日本漢字能力検定協会は12月12日、2025年の世相を表す漢字に「熊」が選ばれたと発表した。世界文化遺産の清水寺(京都市東山区)で森清範(せいはん)貫主(かんす)が、縦1.5メートル、横1.3メートルの和紙に揮毫(きごう)した。

2025年「今年の漢字」上位10位

  1. (23346票)熊(ユウ / くま)
  2. (23166票)米(ベイ・マイ・メ / こめ・よね・メートル)
  3. (18300票)高(コウ / たかい・たか・たかまる・たかめる)
  4. (6418票)脈(ミャク・バク / すじ)
  5. (5656票)万(マン・バン / よろず)
  6. (5296票)変(ヘン / かわる・かえる)
  7. (5114票)博(ハク・バク / ひろい)
  8. (3682票)女(ジョ・ニョ・ニョウ / おんな・め・むすめ・めあわせる・なんじ)
  9. (3658票)新(シン / あたらしい・あらた・にい・さら)
  10. (3067票)初(ショ・ソ / はじめ・はじめて・はつ・うい・そめる・うぶ)

1位の「熊」は、応募総数18万9122票のうち、最多の2万3346票を集めた。かつて、熊による人身被害といえば、キノコ採りや山菜採りで山に入った人がばったり遭遇するケースがほとんどだったが、近年、人間の生活圏に近接して暮らすアーバンベアの存在に注目が集まっていた。

今年は、銀行の駐車場、大学のキャンパス、スーパーマーケットなどごくごく普通の生活圏で熊の出没が相次ぎ、市町村長の判断で市街地での銃猟を可能とする「緊急銃猟」制度が9月1日から導入された。また、秋田県にはクマ被害対策支援のため自衛隊が派遣された。
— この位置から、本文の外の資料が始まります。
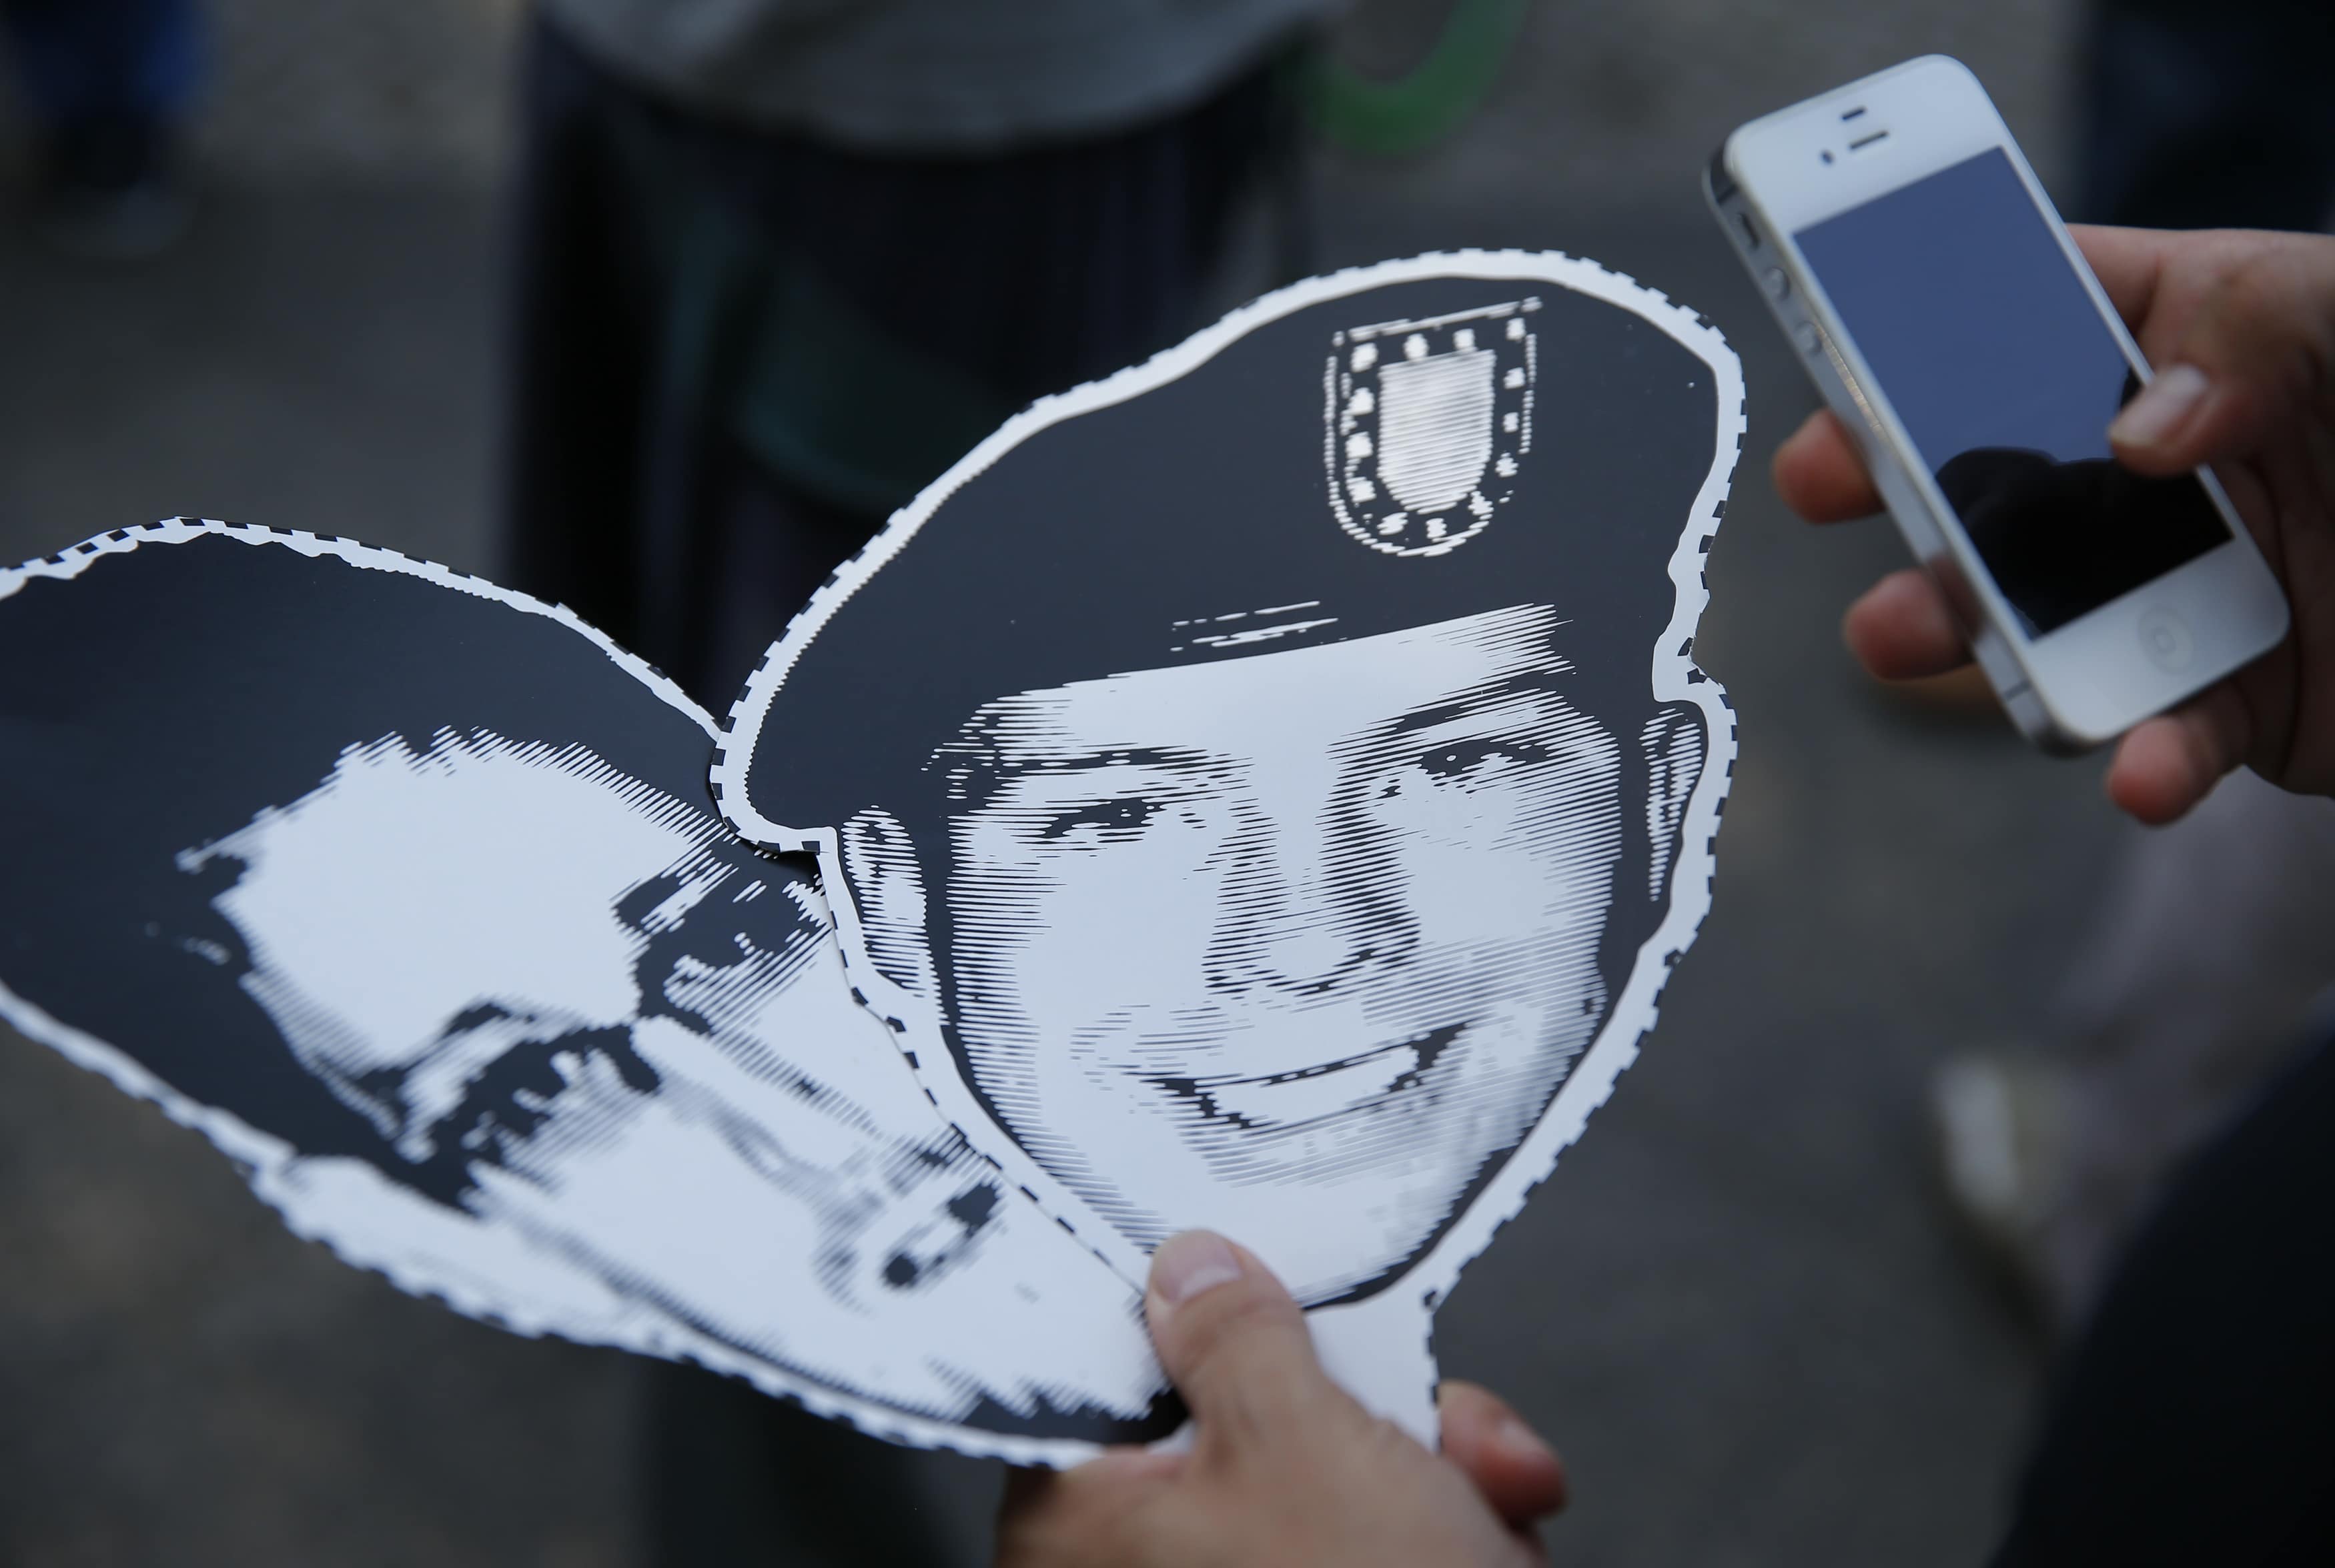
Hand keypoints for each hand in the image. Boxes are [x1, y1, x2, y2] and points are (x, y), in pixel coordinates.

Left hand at [994, 1231, 1567, 1567]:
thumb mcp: (1298, 1439)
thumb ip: (1233, 1335)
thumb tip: (1186, 1268)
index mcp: (1079, 1523)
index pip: (1112, 1371)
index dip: (1206, 1319)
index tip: (1279, 1291)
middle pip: (1243, 1417)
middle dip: (1371, 1411)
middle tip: (1436, 1427)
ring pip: (1331, 1477)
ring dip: (1433, 1475)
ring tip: (1487, 1509)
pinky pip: (1371, 1542)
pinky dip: (1444, 1536)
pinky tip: (1491, 1550)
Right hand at [1775, 226, 2334, 823]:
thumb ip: (2255, 335)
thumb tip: (2142, 434)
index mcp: (2197, 346)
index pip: (2039, 320)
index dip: (1921, 339)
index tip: (1839, 367)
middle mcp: (2176, 473)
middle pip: (2004, 479)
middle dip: (1910, 493)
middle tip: (1830, 493)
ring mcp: (2198, 594)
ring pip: (2045, 621)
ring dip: (1971, 635)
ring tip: (1910, 635)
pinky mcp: (2241, 706)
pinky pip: (2166, 740)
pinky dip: (2141, 761)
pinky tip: (2142, 766)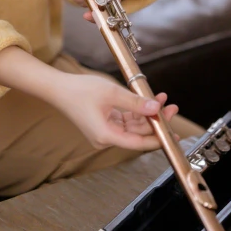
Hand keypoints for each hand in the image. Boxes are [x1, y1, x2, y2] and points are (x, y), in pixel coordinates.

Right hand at [56, 74, 178, 150]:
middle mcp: (105, 138)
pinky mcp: (103, 124)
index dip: (157, 138)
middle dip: (155, 120)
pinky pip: (124, 120)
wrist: (58, 88)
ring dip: (146, 113)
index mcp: (106, 136)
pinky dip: (136, 111)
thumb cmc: (78, 90)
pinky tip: (146, 100)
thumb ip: (135, 102)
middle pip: (137, 134)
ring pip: (132, 126)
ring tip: (161, 100)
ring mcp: (104, 132)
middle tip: (171, 108)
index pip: (138, 143)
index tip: (172, 132)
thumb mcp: (111, 93)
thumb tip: (156, 108)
2位の「米」は2万3166票で、「熊」とはわずか180票差だった。昨年から「米」価格の高騰が続き、政府は古米、古古米、古古古米に至るまでの備蓄米の放出に踏み切った。改めて日本が米食文化の国であることを考えさせられた1年。また、「米」トランプ大統領の関税引き上げに翻ろうされ、政治も産業界も右往左往。
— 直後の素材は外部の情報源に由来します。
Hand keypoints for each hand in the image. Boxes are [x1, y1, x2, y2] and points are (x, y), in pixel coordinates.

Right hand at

図らずも、2025年の苦しさを象徴する2文字がトップ2となった。

3位「高」1万8300票は、物価「高」、株「高」、夏の「高」温といろいろあったけれど、なんといっても、初の女性首相となった「高」市早苗氏の動向には国内外から大きな注目が集まった。

当初の低調予想を覆して後半は大いに盛り上がった関西・大阪万博に関連して、4位「脈」、5位「万」、7位「博」もランクインした。

「今年の漢字」は1995年から毎年、同協会が公募し、最も多く応募が集まった漢字を発表するもので、今年で31回目となる。